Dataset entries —
__________
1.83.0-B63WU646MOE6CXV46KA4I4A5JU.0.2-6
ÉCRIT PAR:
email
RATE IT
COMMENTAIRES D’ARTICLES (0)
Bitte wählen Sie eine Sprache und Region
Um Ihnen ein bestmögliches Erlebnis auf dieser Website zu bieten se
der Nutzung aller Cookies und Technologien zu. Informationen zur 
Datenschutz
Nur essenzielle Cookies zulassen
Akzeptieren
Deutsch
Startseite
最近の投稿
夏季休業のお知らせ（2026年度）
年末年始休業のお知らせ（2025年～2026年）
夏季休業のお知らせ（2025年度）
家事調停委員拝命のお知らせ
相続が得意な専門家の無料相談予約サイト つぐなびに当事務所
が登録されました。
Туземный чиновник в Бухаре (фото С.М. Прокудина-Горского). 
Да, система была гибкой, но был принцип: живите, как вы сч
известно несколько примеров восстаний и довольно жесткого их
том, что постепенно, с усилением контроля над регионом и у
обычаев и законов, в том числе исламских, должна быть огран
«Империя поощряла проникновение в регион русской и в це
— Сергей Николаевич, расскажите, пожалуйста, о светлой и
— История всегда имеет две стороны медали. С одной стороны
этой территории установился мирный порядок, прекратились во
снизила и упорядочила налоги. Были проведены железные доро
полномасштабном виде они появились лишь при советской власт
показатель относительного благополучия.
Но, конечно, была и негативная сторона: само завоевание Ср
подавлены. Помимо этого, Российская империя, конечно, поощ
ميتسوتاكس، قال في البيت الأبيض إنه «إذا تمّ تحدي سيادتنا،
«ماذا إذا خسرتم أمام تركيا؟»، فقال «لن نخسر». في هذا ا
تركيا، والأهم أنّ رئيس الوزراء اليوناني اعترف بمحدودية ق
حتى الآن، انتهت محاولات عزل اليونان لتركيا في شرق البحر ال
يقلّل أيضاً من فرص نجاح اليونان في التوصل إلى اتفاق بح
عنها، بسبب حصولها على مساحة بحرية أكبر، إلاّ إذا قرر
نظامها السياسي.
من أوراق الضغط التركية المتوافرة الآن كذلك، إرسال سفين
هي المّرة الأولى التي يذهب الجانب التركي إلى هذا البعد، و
__________
Exercise objective — Can you rewrite the records above so that every "Cookies" becomes "Tracker", with all other text kept the same?

Expected output —
1.83.0-B63WU646MOE6CXV46KA4I4A5JU.0.2-6
ÉCRIT PAR:
email
RATE IT
COMMENTAIRES D’ARTICLES (0)
Bitte wählen Sie eine Sprache und Region
Um Ihnen ein bestmögliches Erlebnis auf dieser Website zu bieten se
der Nutzung aller Tracker und Technologien zu. Informationen zur 
Datenschutz
Nur essenzielle Tracker zulassen
Akzeptieren
Deutsch
Startseite
最近の投稿
夏季休業のお知らせ（2026年度）
年末年始休業のお知らせ（2025年～2026年）
夏季休業のお知らせ（2025年度）
家事調停委員拝命のお知らせ
相続が得意な専門家の無料相談予約サイト つぐなびに当事務所
が登録されました。
Туземный чиновник в Бухаре (фото С.М. Прокудина-Горского). 
Да, система была гибкой, но был принцип: живите, как вы сч
известно несколько примеров восстаний и довольно жесткого их
том, что постепенно, с усилением контроля над регионом и у
обычаев и законов, в том числе исламских, должна быть огран
«Империя поощряла проникновение в регион русской и в це
— Сергей Николаевич, расскажите, пожалуйста, о светлой и
— История всегда имеет две стороны медали. С одной стороны
этой территории установился мирный порядок, прекратились во
снизила и упорядочила налоги. Были проведены железные доро
полномасштабном виде они появились лишь при советской власт
показатель относительного благополучия.
Но, конечно, была и негативная сторона: само завоевание Ср
подавлены. Помимо этого, Российская империя, конечно, поощ
ميتسوتاكس، قال في البيت الأبيض إنه «إذا تمّ تحدي سيادتنا،
«ماذا إذا خسرتم أمام تركيا؟»، فقال «لن نخسر». في هذا ا
تركيا، والأهم أنّ رئيس الوزراء اليوناني اعترف بمحدودية ق
حتى الآن، انتهت محاولات عزل اليونان لتركيا في شرق البحر ال
يقلّل أيضاً من فرص نجاح اليونان في التوصل إلى اتفاق بح
عنها، بسبب حصولها على مساحة بحرية أكبر، إلاّ إذا قرر
نظامها السياسي.
من أوراق الضغط التركية المتوافرة الآن كذلك، إرسال سفين
هي المّرة الأولى التي يذهب الجانب التركي إلى هذا البعد، و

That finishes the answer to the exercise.